Objective: To compare the clinical efficacy of methotrexate and tolerance to the drug in patients with rheumatoid arthritis who were switched from intramuscular to oral administration because of a shortage of the intramuscular preparation. Methods: 143 patients were switched from intramuscular to oral methotrexate. Of these, 47 were switched back to the intramuscular form. A multiple choice questionnaire was sent by mail to evaluate clinical and biological criteria of efficacy and tolerance. Results: When methotrexate was first switched from intramuscular to oral administration, increased disease activity, exacerbation of morning pain and hand stiffness, duration of morning stiffness, increased joint pain, and increased joint swelling were observed.
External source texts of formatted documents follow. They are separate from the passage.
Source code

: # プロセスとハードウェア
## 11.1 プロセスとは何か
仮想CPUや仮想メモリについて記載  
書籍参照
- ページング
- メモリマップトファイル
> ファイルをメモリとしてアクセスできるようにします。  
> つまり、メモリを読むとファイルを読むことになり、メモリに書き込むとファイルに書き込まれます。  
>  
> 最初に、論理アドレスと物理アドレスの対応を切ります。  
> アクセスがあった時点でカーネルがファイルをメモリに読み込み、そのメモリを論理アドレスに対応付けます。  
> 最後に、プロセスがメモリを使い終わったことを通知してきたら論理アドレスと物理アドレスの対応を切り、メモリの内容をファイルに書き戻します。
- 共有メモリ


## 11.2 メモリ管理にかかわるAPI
There was a greater frequency of gastrointestinal symptoms, but without a significant increase in liver abnormalities. When intramuscular methotrexate became available again, 47 of the 143 patients were switched back and were followed for at least three months. On average, disease manifestations were improved and side effects reduced by the switch. Conclusions: Methotrexate given intramuscularly had improved clinical efficacy with fewer side effects than given orally. Intramuscular methotrexate administration should be considered when rheumatoid arthritis remains active in spite of high dose oral methotrexate.